#### [CONSIGNE A]
Dans l’entretien ci-dessous, reformulez sous forme de liste plus brève le paragraphe qui commence par « J’ai continué à écrire », sans perdre ses faits essentiels.
#### [CONSIGNE B]
Rédigez la suite de l’entretien consacré à Techno faerie, en reprenant après sa dernière phrase.

#### [TEXTE FOURNI]
+++

Suite à la sortie de Techno faerie, nous avons le plaisir d’accueillir aujourd’hui Sara Doke, auteure de nouvelles de science-fiction et de fantasy, et traductrice. Techno faerie est son premier livre complet.
- Pourriez-vous nous parler de la genèse de Techno faerie, comment vous en est venue l’idée ?
J’ai continué à écrire des textes sur ce monde, des fragments, des idées pendant des années, m’attachant de plus en plus à l’univers des Faes. Je voulais dès le début mêler science-fiction et fantasy classique en introduisant ces Faes technologiques dans une société proche de la nôtre, tout en travaillant sur une anticipation à court terme à partir de la réalité présente.
Quand je m’ennuyais, que je n’arrivais pas à écrire, je travaillais sur le monde proprement dit. Les différentes espèces de Faes et les fiches qu’on retrouve à la fin du livre sont nées de ces réflexions et de ces explorations.

+++

#### [LISTE]
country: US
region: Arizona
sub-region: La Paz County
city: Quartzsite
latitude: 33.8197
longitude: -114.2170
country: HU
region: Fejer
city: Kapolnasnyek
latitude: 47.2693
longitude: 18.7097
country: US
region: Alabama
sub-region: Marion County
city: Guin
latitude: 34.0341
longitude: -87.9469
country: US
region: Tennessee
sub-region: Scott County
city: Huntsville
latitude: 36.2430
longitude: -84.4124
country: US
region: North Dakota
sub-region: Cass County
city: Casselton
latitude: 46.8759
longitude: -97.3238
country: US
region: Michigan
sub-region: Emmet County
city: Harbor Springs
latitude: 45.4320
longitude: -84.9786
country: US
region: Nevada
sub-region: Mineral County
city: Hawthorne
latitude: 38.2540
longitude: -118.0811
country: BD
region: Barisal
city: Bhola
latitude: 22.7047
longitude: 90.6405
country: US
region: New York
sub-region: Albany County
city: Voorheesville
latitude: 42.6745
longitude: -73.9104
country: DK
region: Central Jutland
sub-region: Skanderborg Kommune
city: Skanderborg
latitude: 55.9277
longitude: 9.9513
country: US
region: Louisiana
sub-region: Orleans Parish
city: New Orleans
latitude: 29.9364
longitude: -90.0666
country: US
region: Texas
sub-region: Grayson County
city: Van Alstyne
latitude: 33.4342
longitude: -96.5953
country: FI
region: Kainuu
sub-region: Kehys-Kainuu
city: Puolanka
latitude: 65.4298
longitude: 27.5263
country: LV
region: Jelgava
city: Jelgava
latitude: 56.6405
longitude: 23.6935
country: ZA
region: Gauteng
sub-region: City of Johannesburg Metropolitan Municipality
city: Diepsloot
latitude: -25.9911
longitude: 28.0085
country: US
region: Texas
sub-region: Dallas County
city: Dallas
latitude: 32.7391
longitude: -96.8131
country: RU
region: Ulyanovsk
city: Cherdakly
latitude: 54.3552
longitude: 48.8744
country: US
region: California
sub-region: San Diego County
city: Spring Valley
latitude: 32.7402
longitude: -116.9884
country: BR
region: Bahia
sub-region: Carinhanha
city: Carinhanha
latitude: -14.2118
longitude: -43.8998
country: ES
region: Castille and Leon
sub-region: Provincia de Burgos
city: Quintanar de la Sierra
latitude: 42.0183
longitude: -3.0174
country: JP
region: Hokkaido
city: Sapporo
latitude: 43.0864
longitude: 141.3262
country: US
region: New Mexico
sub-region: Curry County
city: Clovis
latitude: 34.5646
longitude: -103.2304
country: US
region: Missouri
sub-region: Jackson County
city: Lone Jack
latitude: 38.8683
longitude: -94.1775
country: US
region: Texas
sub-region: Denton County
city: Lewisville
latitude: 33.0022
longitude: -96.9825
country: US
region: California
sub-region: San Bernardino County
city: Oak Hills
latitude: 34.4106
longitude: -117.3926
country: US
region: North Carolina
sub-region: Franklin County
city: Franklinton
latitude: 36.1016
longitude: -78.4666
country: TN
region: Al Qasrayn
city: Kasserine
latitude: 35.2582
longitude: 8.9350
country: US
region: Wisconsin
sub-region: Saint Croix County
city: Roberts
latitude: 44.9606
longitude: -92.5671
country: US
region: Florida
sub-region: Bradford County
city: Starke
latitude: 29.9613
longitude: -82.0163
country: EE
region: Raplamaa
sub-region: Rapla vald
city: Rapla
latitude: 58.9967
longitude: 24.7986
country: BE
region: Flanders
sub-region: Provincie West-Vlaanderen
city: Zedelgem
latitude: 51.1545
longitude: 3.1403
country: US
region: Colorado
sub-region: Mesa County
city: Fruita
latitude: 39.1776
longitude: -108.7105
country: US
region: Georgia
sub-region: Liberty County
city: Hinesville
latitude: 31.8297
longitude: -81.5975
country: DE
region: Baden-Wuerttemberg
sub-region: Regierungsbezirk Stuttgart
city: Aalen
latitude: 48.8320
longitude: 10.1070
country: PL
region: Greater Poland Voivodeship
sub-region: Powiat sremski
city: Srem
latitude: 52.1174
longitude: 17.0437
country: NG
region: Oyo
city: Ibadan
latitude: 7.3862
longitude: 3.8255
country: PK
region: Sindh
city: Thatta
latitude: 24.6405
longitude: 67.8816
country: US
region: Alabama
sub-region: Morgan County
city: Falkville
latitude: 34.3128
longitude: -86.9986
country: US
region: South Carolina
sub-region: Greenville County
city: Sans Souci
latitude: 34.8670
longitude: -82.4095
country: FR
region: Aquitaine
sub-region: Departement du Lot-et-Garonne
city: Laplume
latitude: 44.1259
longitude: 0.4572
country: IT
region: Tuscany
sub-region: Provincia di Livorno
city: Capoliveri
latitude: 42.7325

+++

#### [RÉPONSE A]
- Écriture, pendant des années, de textes, de fragments et d’idées sur ce monde, avec un attachement croissant à l’univers des Faes.
- Volonté, dès le début, de mêler science-fiction et fantasy classique.
- Introduction de Faes technologiques dans une société proche de la nôtre.
- Travail d’anticipation à court terme à partir de la réalité présente.

#### [RÉPONSE B]
Mais il a fallu l’intervention d’André-François Ruaud pour que je mène ce projet à son terme. Ce qui pour moi n’était qu’un jeu intellectuel – je n’avais plus rien publié depuis plusieurs années – devenait un projet ambitieux et excitant qui s’enrichissait autant de mes réflexions que de nos discussions.
- La construction choisie est originale. Plus qu’un roman, c’est un recueil d’éléments disparates : témoignages, extraits de journaux intimes, articles de presses… Pourquoi avoir choisi ce format ?
Je suis journaliste de formation, la rigueur et la concision sont mes déformations professionnelles. Je suis aussi une fan de cinéma de SF, et de Paul Verhoeven en particulier, ses fausses pubs comme ses journaux insérés dans des films comme Robocop ou Starship troopers m’ont toujours semblé d’une intelligence et d’une pertinence étonnante, ils apportent une profondeur au récit qui est rarement exploitée. De même, je suis une grande lectrice de Cyberpunk, genre où ce type d’inserts est courant. Bref, l’inclusion de médias différents et le mélange des styles fait partie de ma culture.
De plus, le fait que des illustrateurs aux styles très différents travaillaient sur mes Faes m’encourageait à jouer encore plus sur la diversité.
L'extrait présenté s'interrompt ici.